The next few chapters in this issue address specific neuro-otological disorders. Vestibular neuritis, which goes by a variety of other monikers, is probably the most common cause of acute vestibular loss. Robert Baloh, MD, provides a thorough discussion of this and other acute peripheral vestibulopathies. While most neurologists are familiar with Ménière's disease, our readers may be less comfortable with their understanding of the superior semicircular canal dehiscence syndrome and perilymphatic fistulae. The lucid chapter by Lloyd Minor, MD, and John Carey, MD, should help remedy any such deficiency. Positional vertigo, most notably benign paroxysmal positional vertigo (BPPV), is a very frequent characteristic of the dizzy patient. Terry Fife, MD, guides the reader through the differential diagnosis of positional vertigo, emphasizing the distinction between central and peripheral etiologies. In very clear fashion, he describes the canalith repositioning maneuvers, which should enable the reader to experience the sat-isfaction of relieving patients with BPPV of their extremely uncomfortable symptoms. Next, Joseph Furman, MD, and Dawn Marcus, MD, plunge into the more controversial area of migraine-related dizziness and, additionally, discuss the subjects of motion sickness and motion sensitivity. The authors' thoughtful position should help the reader better understand the relationship of these episodic disorders. Changing gears to move to the auditory aspects of neurootology, Douglas Mattox, MD, provides a very comprehensive discussion of the assessment and management of hearing loss and tinnitus. He clearly guides the neurologist through an understanding of the anatomy and physiology of hearing, the various patterns and differential diagnosis of hearing loss, and the management of the problem.

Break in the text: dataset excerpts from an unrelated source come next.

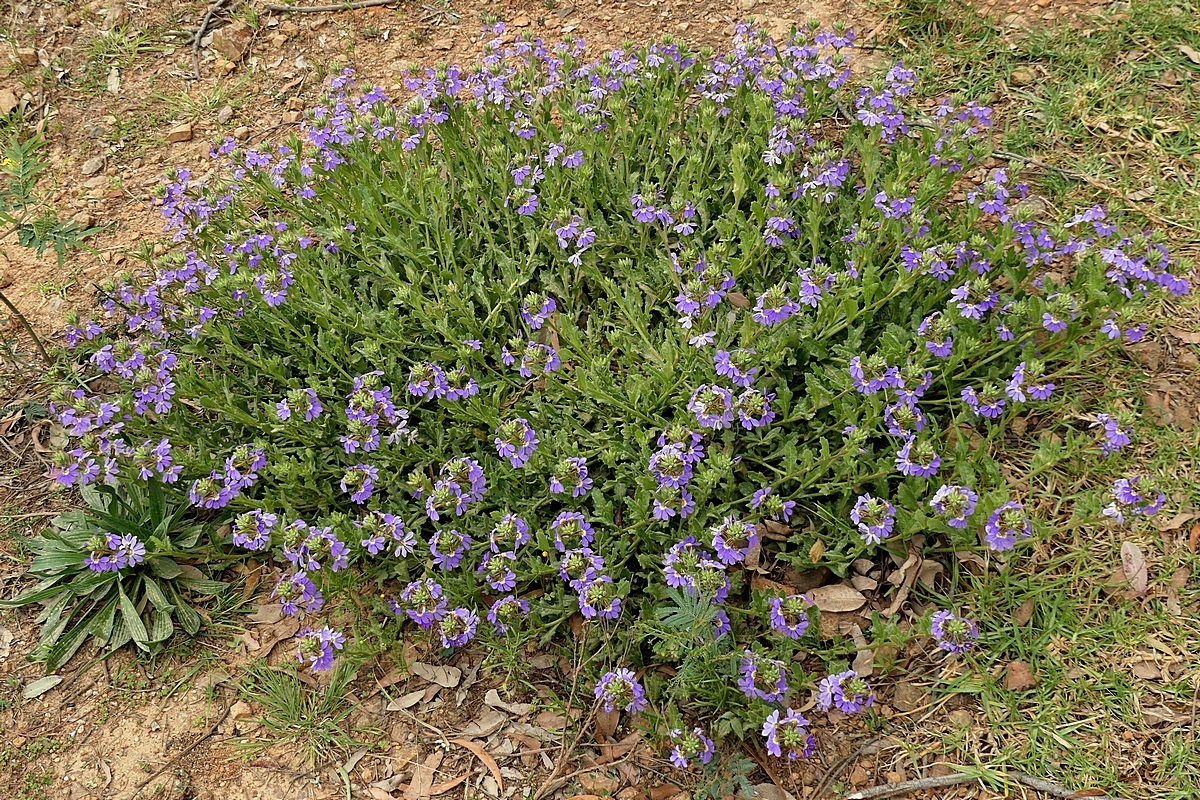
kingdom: Plantae
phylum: Tracheophyta
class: Magnoliopsida
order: Asterales
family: Goodeniaceae
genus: Scaevola
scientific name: Scaevola aemula
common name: Common fanflower
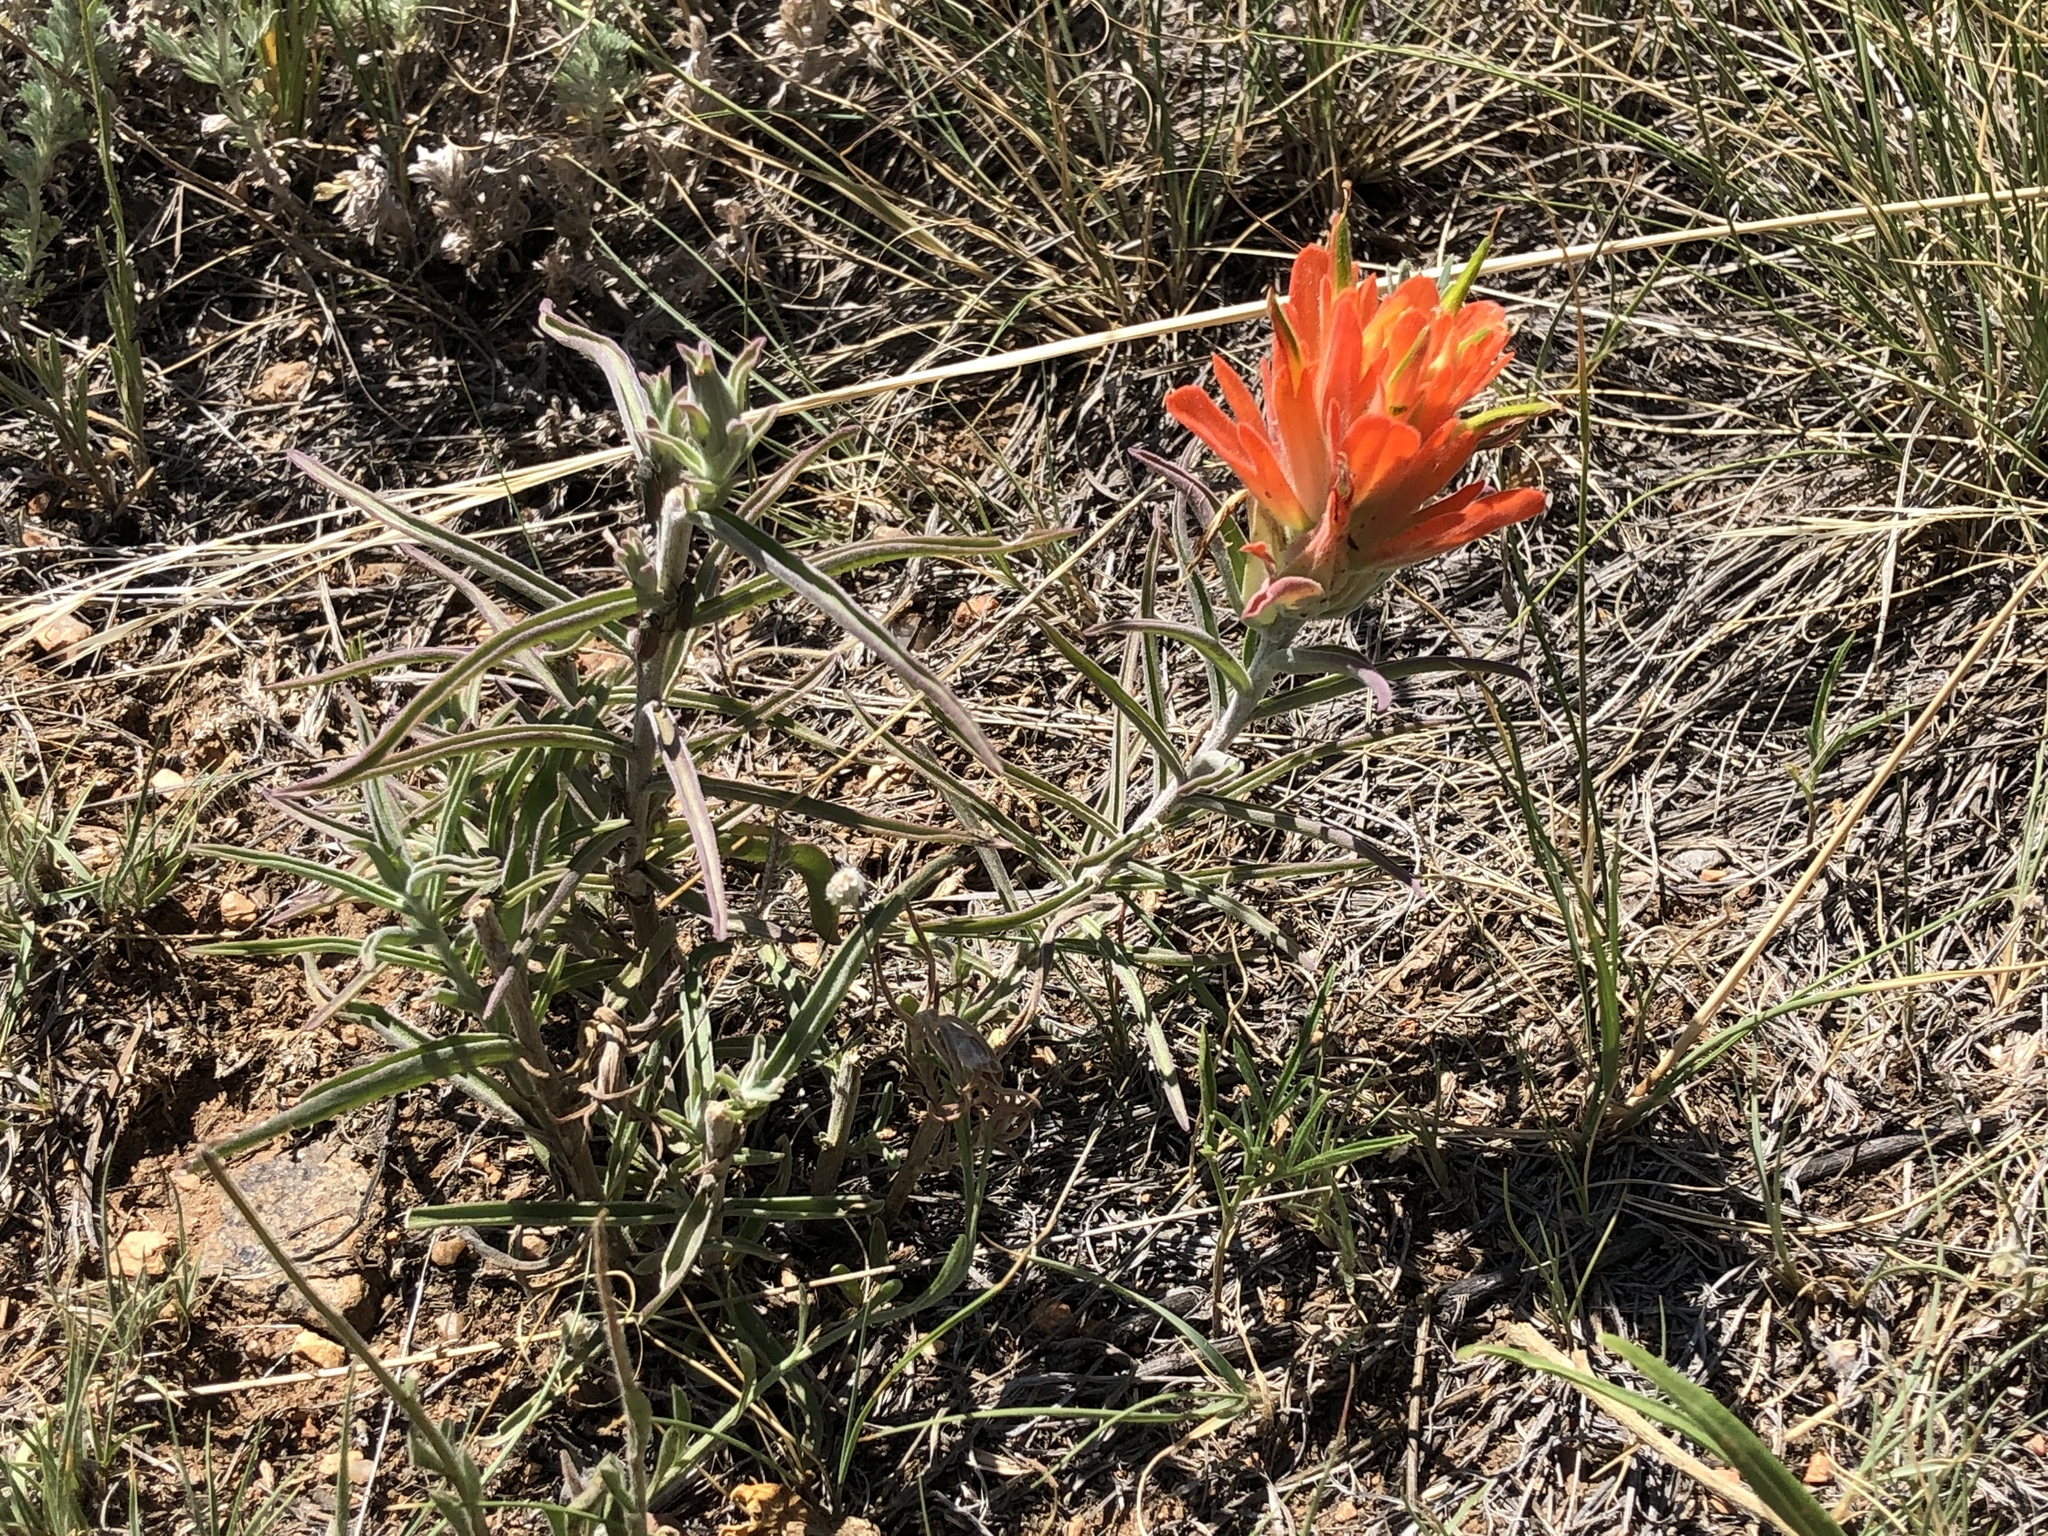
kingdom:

Although addressed partially in the chapters dealing with specific syndromes, the last portion of this issue of Continuum covers more broadly a variety of treatment modalities, which complement one another. First, Susan Herdman, PhD, provides a very logical and sequential approach to vestibular rehabilitation. Timothy Hain, MD, then discusses the use, as well as the misuse, of medications in the treatment of dizziness, including coverage of drugs used to suppress the nausea and vomiting that almost invariably accompany vertigo, particularly in the acute situation. Psychological problems are rife in the dizzy patient, sometimes as a cause and sometimes as a consequence of the symptom complex. Jeffrey Staab, MD, offers guidance to understanding and managing these issues.
The educational menu in this Continuum issue on neuro-otology by no means stops with the specific subject chapters. While they may provide the meat and potatoes, as usual we offer educational dessert in the form of the instructive multiple-choice questions and answers, this time ably authored by Eduardo Benarroch, MD, and Steven Lewis, MD, and the patient management problem, devised by the faculty chair Dr Tusa. With this issue, the end-of-dinner caffeine jolt comes with the Quintessentials bonus, also authored by Dr Tusa. By reading the pointers for practice and completing the case-based questionnaires, you will be able to achieve and demonstrate practice improvement in caring for patients with neuro-otological problems.
But we're not done yet. This is, indeed, the Continuum issue that keeps on giving! Once each year, an issue of Continuum is accompanied by a CD-ROM, which provides a visual supplement to the text-based information. We hope these moving images will further enhance your understanding of neuro-otology and ability to care for the dizzy patient.
Dr Tusa has gone well beyond the usual call of duty for Continuum faculty chairs. In addition to assembling a group of talented authors and overseeing their work, he willingly undertook the challenges of Quintessentials and organizing the collection of video segments for the CD-ROM. I'm sure our readers will join me in applauding his efforts and those of his faculty. Enjoy!